Forum Discussion
byod - How to block debugging function?
I'm developing a BYOD workplace profile, and one of the required features in the functional specification is as follows:
"2.7.2. Debugging features must be blocked. This subfeature is supported by default."
I'm trying to implement this feature, and in the REST Resource: enterprises.policies - AdvancedSecurityOverrides - DeveloperSettings, I'm configuring either DEVELOPER_SETTINGS_DISABLED or DEVELOPER_SETTINGS_ALLOWED. However, it seems that either option doesn't restrict the developer options on the device.

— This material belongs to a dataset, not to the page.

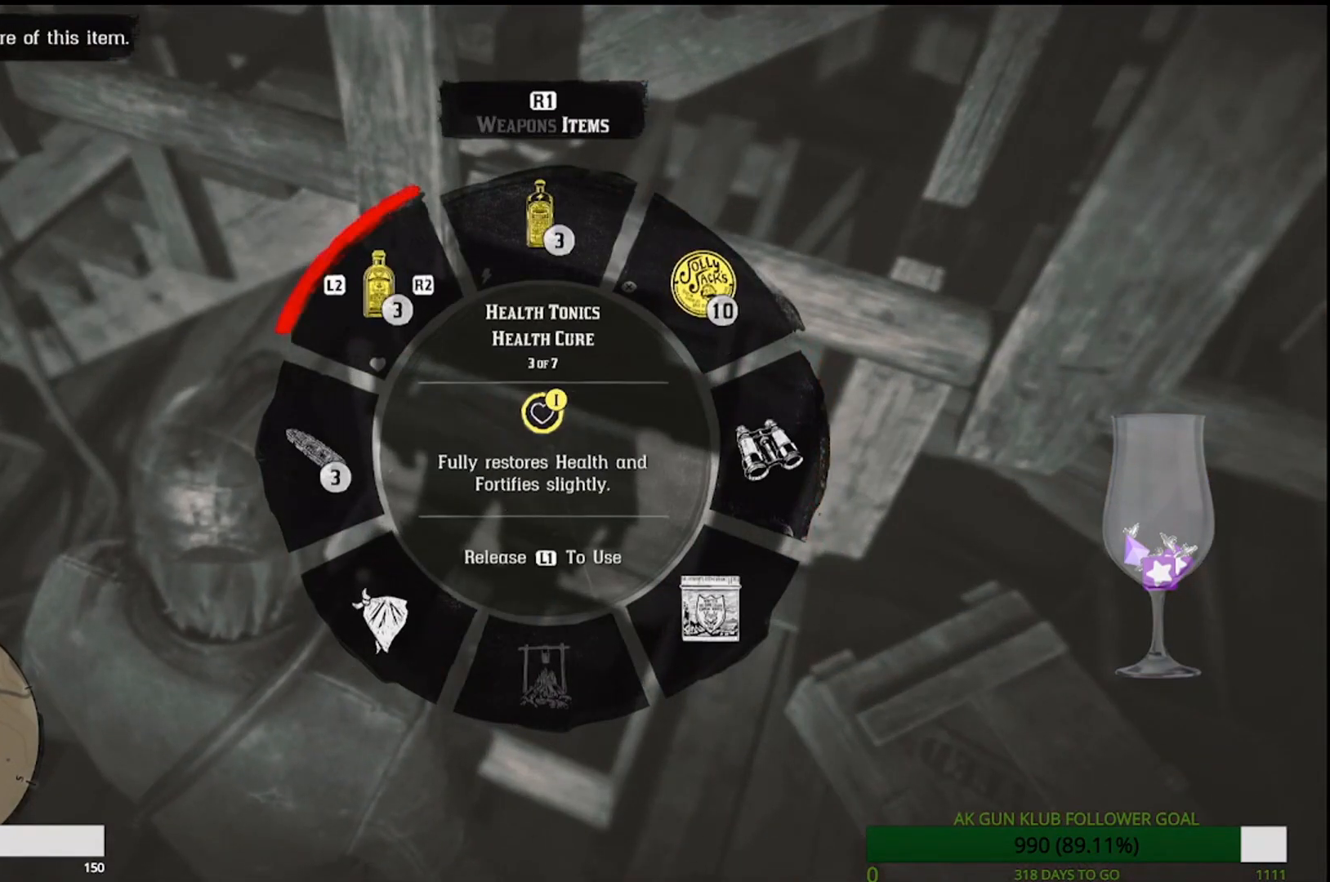
{"dt_ms": 500, "buttons": [], "left_stick": "center", "right_stick": "up-left", "events": [[33, "R2", "up"], [150, "R2", "down"], [300, "R2", "up"]]}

I'm curious about the role of these options, whether they are functioning correctly, or if this feature is not implementable in a BYOD context.
Sorry if I wrote this through a translator so the context may be incorrect.
I have no knowledge on the coding part but also checked in our MDM (I was sure i saw it there) but figured out it was only USB debugging but not developer options.
This could be also a setting maybe only being able to be set via an OEM config app (if available).
I found this in the Samsung Knox Service Plugin (= their OEM app):
But only for a fully managed device but maybe for COPE as well (but not BYOD).
6 Replies
Hello,
It's possible to block on Fully Managed, Company Owned, and WPCOD. On WPCOD we can block this because it's company device and not user device. But for the securisation of the devices i think we need (Google and Company use BYOD) if it's possible to have an API to block develloper mode.
Hello,
I understand that you guide admin for disable developer mode for BYOD devices to OEMs, but not all manufacturers necessarily have OEMs.
Do you have an API on MAPI solution to offer MDM to block developer mode on all devices?Best regards
On fully managed it's at least blocked by default from our MDM and only unlocked if you go to admin mode.
Not sure about COPE but would expect same behavior as on fully managed because it's owned by the company but with a private area.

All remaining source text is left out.